**Material for this exercise:**

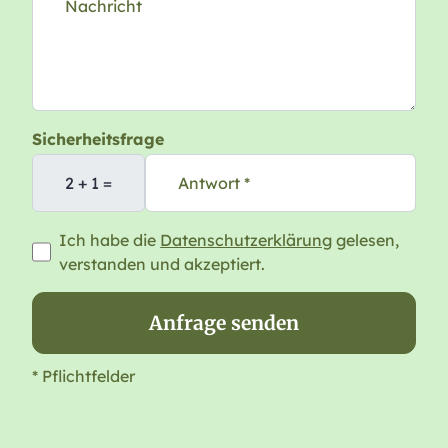
Nachricht
Sicherheitsfrage
2 + 1 =
Antwort *
Ich habe die
Datenschutzerklärung
gelesen,
verstanden und akzeptiert.
Anfrage senden
* Pflichtfelder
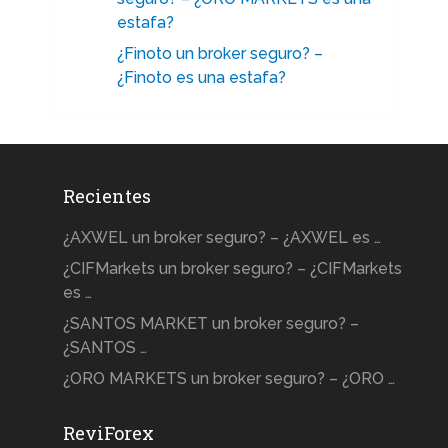
estafa?
¿Finoto un broker seguro? –
¿Finoto es una estafa?
Recientes
¿AXWEL un broker seguro? – ¿AXWEL es …
¿CIFMarkets un broker seguro? – ¿CIFMarkets
es …
¿SANTOS MARKET un broker seguro? –
¿SANTOS …
¿ORO MARKETS un broker seguro? – ¿ORO …
ReviForex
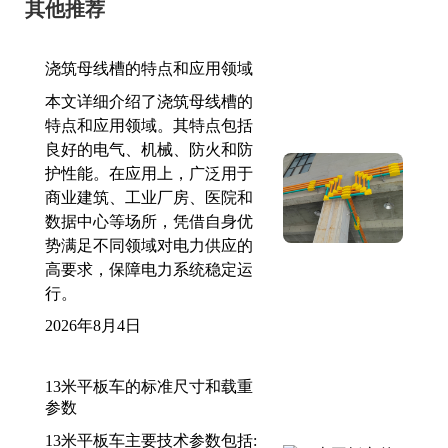
其他推荐
浇筑母线槽的特点和应用领域
本文详细介绍了浇筑母线槽的
特点和应用领域。其特点包括
良好的电气、机械、防火和防
护性能。在应用上，广泛用于
商业建筑、工业厂房、医院和
数据中心等场所，凭借自身优
势满足不同领域对电力供应的
高要求，保障电力系统稳定运
行。
2026年8月4日
13米平板车的标准尺寸和载重
参数
13米平板车主要技术参数包括:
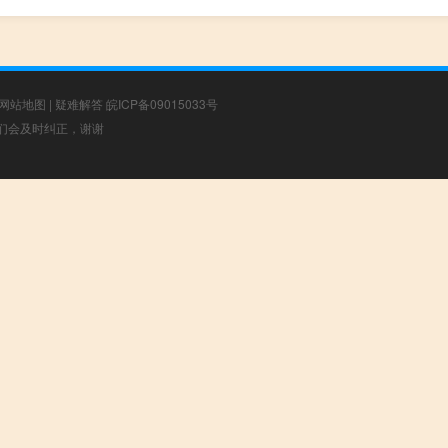
网站地图
|
疑难解答
皖ICP备09015033号
，我们会及时纠正，谢谢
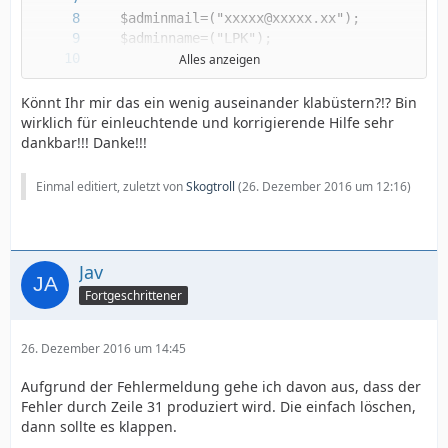
Alles anzeigen
Könnt Ihr mir das ein wenig auseinander klabüstern?!? Bin
wirklich für einleuchtende und korrigierende Hilfe sehr
dankbar!!! Danke!!!
Einmal editiert, zuletzt von
Skogtroll
(
26. Dezember 2016 um 12:16
)
Jav
Fortgeschrittener
26. Dezember 2016 um 14:45
Aufgrund der Fehlermeldung gehe ich davon aus, dass der
Fehler durch Zeile 31 produziert wird. Die einfach löschen,
dann sollte es klappen.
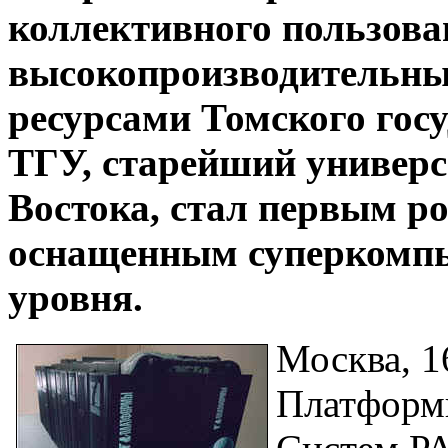
коллективного пользова
высокопроизводительн
ресурсами Томского госу
ТГУ, старейший универс
Востока, стал первым р
оснащенным суперкомп
уровня.
Москва, 1
Платформ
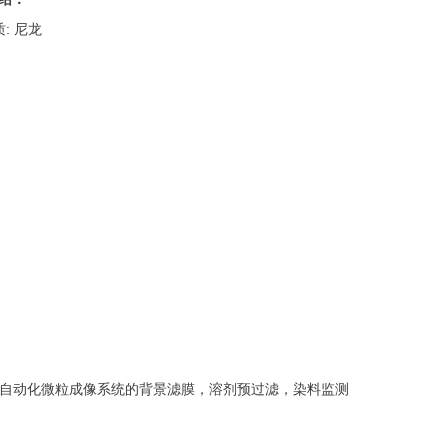
: 尼龙
于自动化微粒成像系统的背景滤膜，溶剂预过滤，染料监测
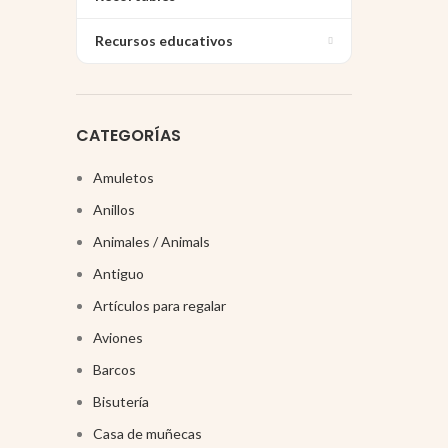
Recursos educativos
CATEGORÍAS
Amuletos
Anillos
Animales / Animals
Antiguo
Artículos para regalar
Aviones
Barcos
Bisutería
Casa de muñecas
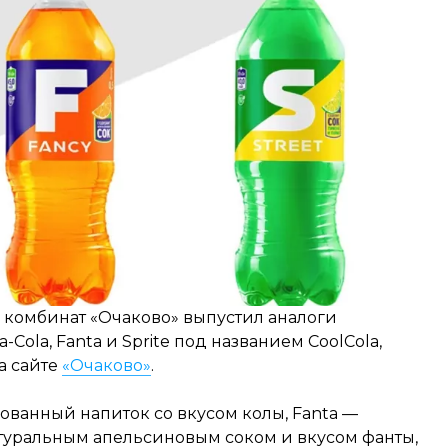
комбинат «Очаково» выпустил аналоги
Cola, Fanta и Sprite под названием CoolCola,
на сайте
«Очаково»
.
рованный напиток со вкусом колы, Fanta —
туральным апельсиновым соком и вкусом фанты,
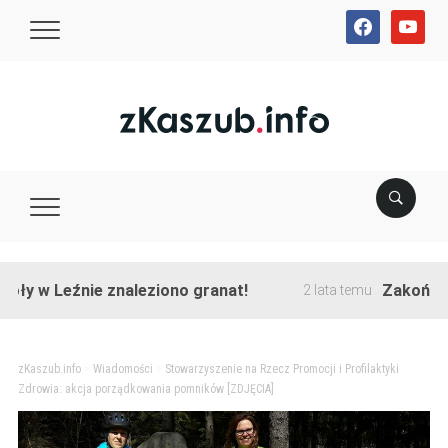
facebook
youtube
 Leźnie znaleziono granat!
Zakończono prz
2 lata temu
zKaszub.info
>
Wiadomości
>
Stowarzyszenie na Rzecz Promocji i Profilaktyki
Zdrowia: akcja porządkowania pomników [ZDJĘCIA]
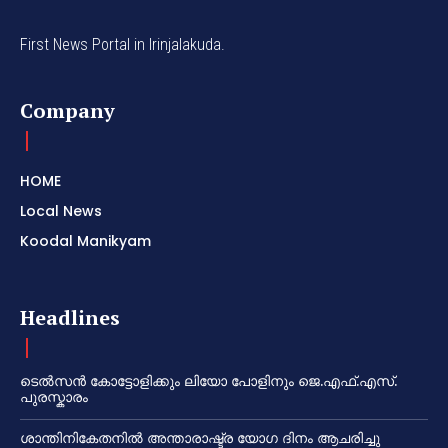
First News Portal in Irinjalakuda.
Company
HOME
Local News
Koodal Manikyam
Headlines
ടെൽസൻ കോട്ടോളിക്കും ലിയോ പോളിനും ജെ.എഫ്.എസ്.
പുരസ്കാരം
ശാന്തിനികേതനിൽ അന്താരാഷ്ട്ര യോഗ ദിനം ആചരിച്ചു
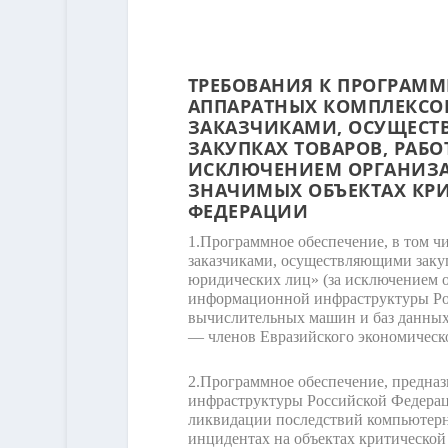
ТРЕБОВАНИЯ К ПРОГРАММ
АППАРАТНЫХ КОМПЛЕКСО
ЗАКАЗЧИКАМИ, ОСУЩЕСТ
ЗАКУПКАХ ТОВАРОВ, РАБ
ИСКЛЮЧЕНИЕМ ОРГАНИЗА
ЗНАЧИМЫХ ОБЪЕКТАХ КР
ФЕДЕРАЦИИ
1.
Программное обеспечение, в том чи
заказчиками, осуществляющими закуп
юридических лиц» (за исключением 
информационной инфраструктуры Рос
вычислительных машин и баз данных 
— членов Евразийского экономическо
2.
Программное обеспечение, предназ
инфраструктуры Российской Федераци
ликвидации последствий компьютерн
инцидентах на объектах критическо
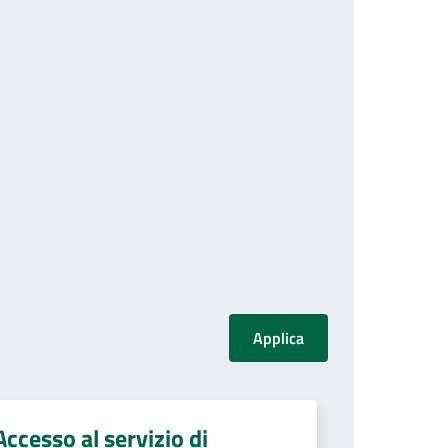
Accesso al servizio di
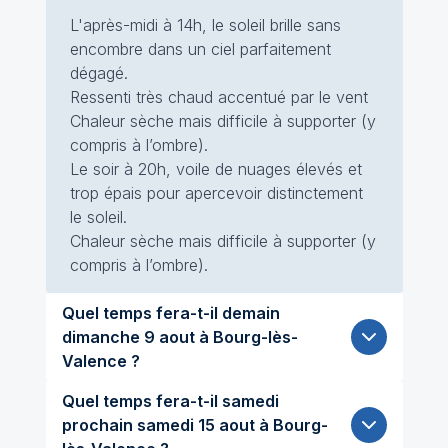
L'après-midi à 14h, le soleil brille sans
encombre dans un ciel parfaitement
dégagé.
Ressenti très chaud accentué par le vent
Chaleur sèche mais difficile à supporter (y
compris à l’ombre).
Le soir à 20h, voile de nuages élevés et
trop épais pour apercevoir distinctement
le soleil.
Chaleur sèche mais difficile à supporter (y
compris à l’ombre).
Quel temps fera-t-il demain
dimanche 9 aout à Bourg-lès-
Valence ?
Quel temps fera-t-il samedi
prochain samedi 15 aout à Bourg-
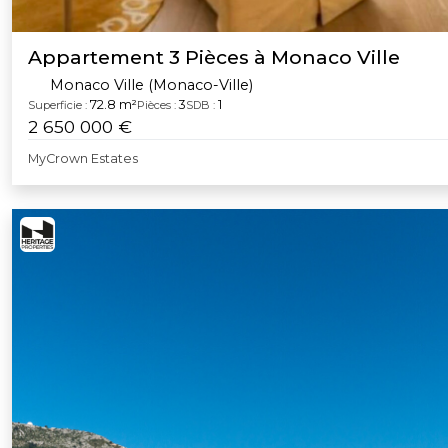
Appartement 3 Pièces à Monaco Ville
Monaco Ville (Monaco-Ville)
72.8 m²
3
1
Superficie :
Pièces :
SDB :
2 650 000 €
MyCrown Estates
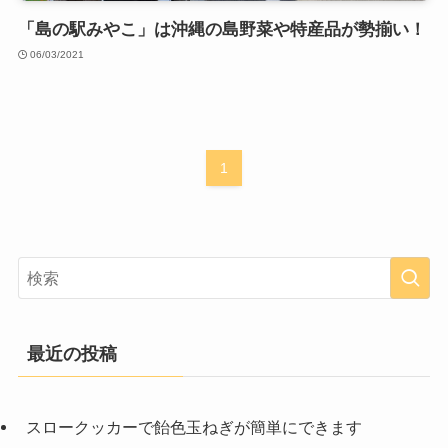
「島の駅みやこ」は沖縄の島野菜や特産品が勢揃い！
06/03/2021
1
最近の投稿
スロークッカーで飴色玉ねぎが簡単にできます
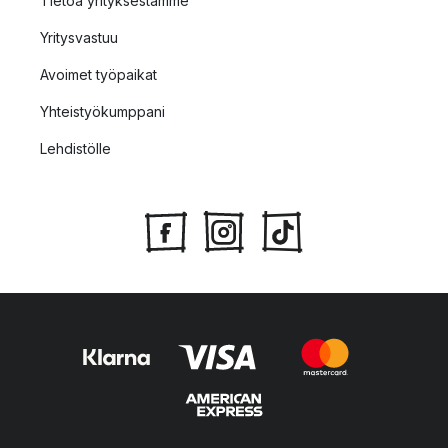
Tietoa yrityksestämme
Yritysvastuu
Avoimet työpaikat
Yhteistyökumppani
Lehdistölle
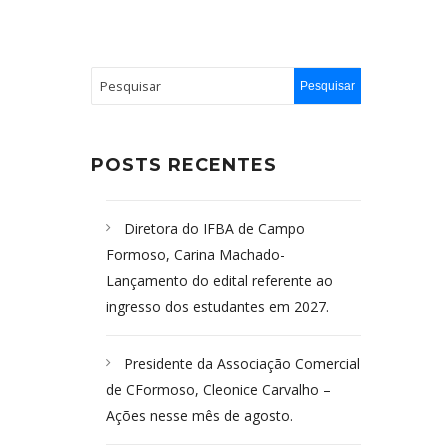
POSTS RECENTES
Diretora do IFBA de Campo
Formoso, Carina Machado-
Lançamento do edital referente ao
ingresso dos estudantes em 2027.
Presidente da Associação Comercial
de CFormoso, Cleonice Carvalho –
Ações nesse mês de agosto.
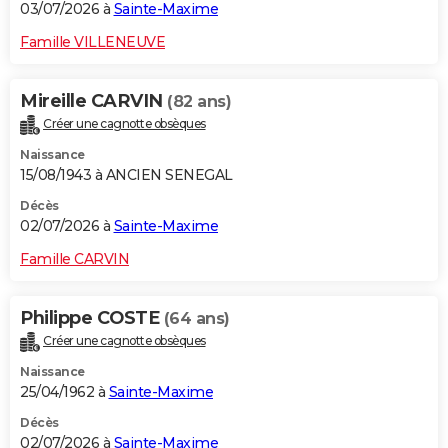
03/07/2026 à
Sainte-Maxime
Famille VILLENEUVE
Mireille CARVIN
(82 ans)
Créer une cagnotte obsèques
Naissance
15/08/1943 à ANCIEN SENEGAL
Décès
02/07/2026 à
Sainte-Maxime
Famille CARVIN
Philippe COSTE
(64 ans)
Créer une cagnotte obsèques
Naissance
25/04/1962 à
Sainte-Maxime
Décès
02/07/2026 à
Sainte-Maxime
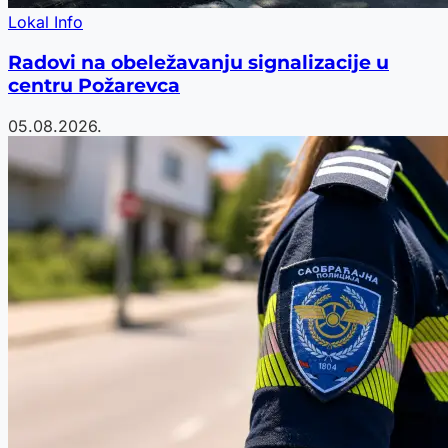
Lokal Info
Radovi na obeležavanju signalizacije u
centru Požarevca
05.08.2026.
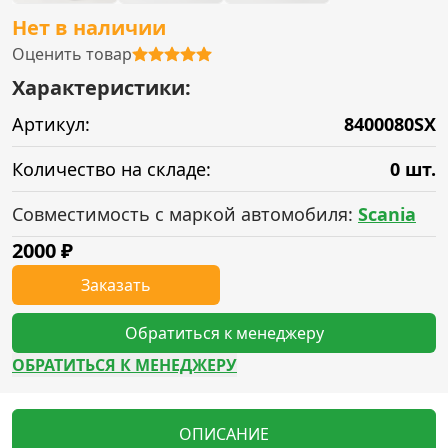
Нет в наличии
Оценить товар
Характеристики:
Артикул:
8400080SX
Количество на складе:
0 шт.
Совместимость с маркой автомобиля:
Scania
2000
₽
Заказать
Обратиться к менеджеру
ОБРАТИТЬСЯ К МЕНЕДЖЕРУ
ОПИСАНИЕ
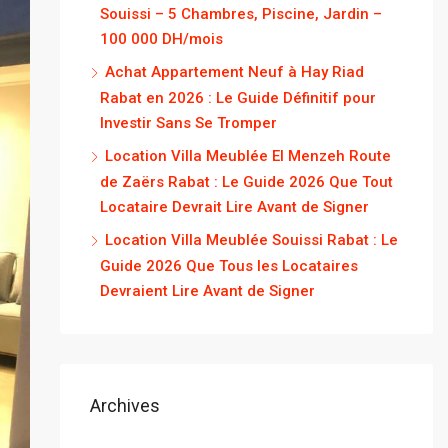
Souissi – 5 Chambres, Piscine, Jardin –
100 000 DH/mois
Achat Appartement Neuf à Hay Riad
Rabat en 2026 : Le Guide Définitif pour
Investir Sans Se Tromper
Location Villa Meublée El Menzeh Route
de Zaërs Rabat : Le Guide 2026 Que Tout
Locataire Devrait Lire Avant de Signer
Location Villa Meublée Souissi Rabat : Le
Guide 2026 Que Tous les Locataires
Devraient Lire Avant de Signer
Archives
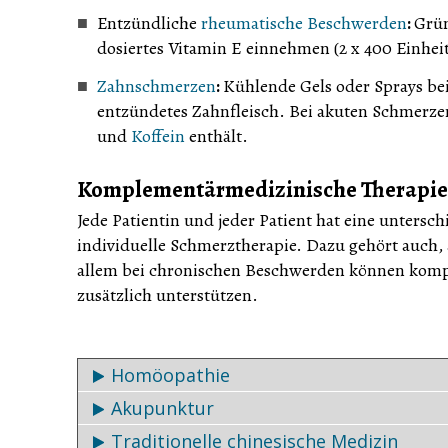
Entzündliche
rheumatische Beschwerden
:
Grün
dosiertes Vitamin E einnehmen (2 x 400 Einhe
Zahnschmerzen
:
Kühlende Gels oder Sprays be
entzündetes Zahnfleisch. Bei akuten Schmerzen 
und
Koffein
enthält.
Komplementärmedizinische Therapi
Jede Patientin und jeder Patient hat eine unter
individuelle Schmerztherapie. Dazu gehört auch,
allem bei chronischen Beschwerden können komp
zusätzlich unterstützen.
Homöopathie
Akupunktur
Basis der klassischen
Homöopathie
ist das Ähnl
Traditionelle chinesische Medizin
heisst, eine Krankheit wird durch ein ähnlich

**Activity:** Present the data from the line with "L'après-midi à 14h, le soleil brille sans" up to and including the line with "Lehdistölle" as a Markdown table with the columns Row and Content, numbering each row and leaving out blank lines and the pictures.

**Result below:**
| Row | Content |
|---|---|
| 1 | L'après-midi à 14h, le soleil brille sans |
| 2 | encombre dans un ciel parfaitement |
| 3 | dégagé. |
| 4 | Ressenti très chaud accentué par le vent |
| 5 | Chaleur sèche mais difficile à supporter (y |
| 6 | compris à l’ombre). |
| 7 | Le soir à 20h, voile de nuages élevés et |
| 8 | trop épais pour apercevoir distinctement |
| 9 | le soleil. |
| 10 | Chaleur sèche mais difficile à supporter (y |
| 11 | compris à l’ombre). |
| 12 | Quel temps fera-t-il demain |
| 13 | dimanche 9 aout à Bourg-lès- |
| 14 | Valence ? |
| 15 | Quel temps fera-t-il samedi |
| 16 | prochain samedi 15 aout à Bourg- |
| 17 | Appartement 3 Pièces à Monaco Ville |
| 18 | Monaco Ville (Monaco-Ville) |
| 19 | 72.8 m² |
| 20 | 3 |
| 21 | 1 |
| 22 | Superficie : |
| 23 | Pièces : |
| 24 | SDB : |
| 25 | 2 650 000 € |
| 26 | MyCrown Estates |
| 27 | 「島の駅みやこ」は沖縄の島野菜や特産品が勢揃い！ |
| 28 | 06/03/2021 |
| 29 | 1 |
| 30 | 最近の投稿 |
| 31 | スロークッカーで飴色玉ねぎが簡単にできます |
| 32 | Tietoa yrityksestämme |
| 33 | Yritysvastuu |
| 34 | Avoimet työpaikat |
| 35 | Yhteistyökumppani |
| 36 | Lehdistölle |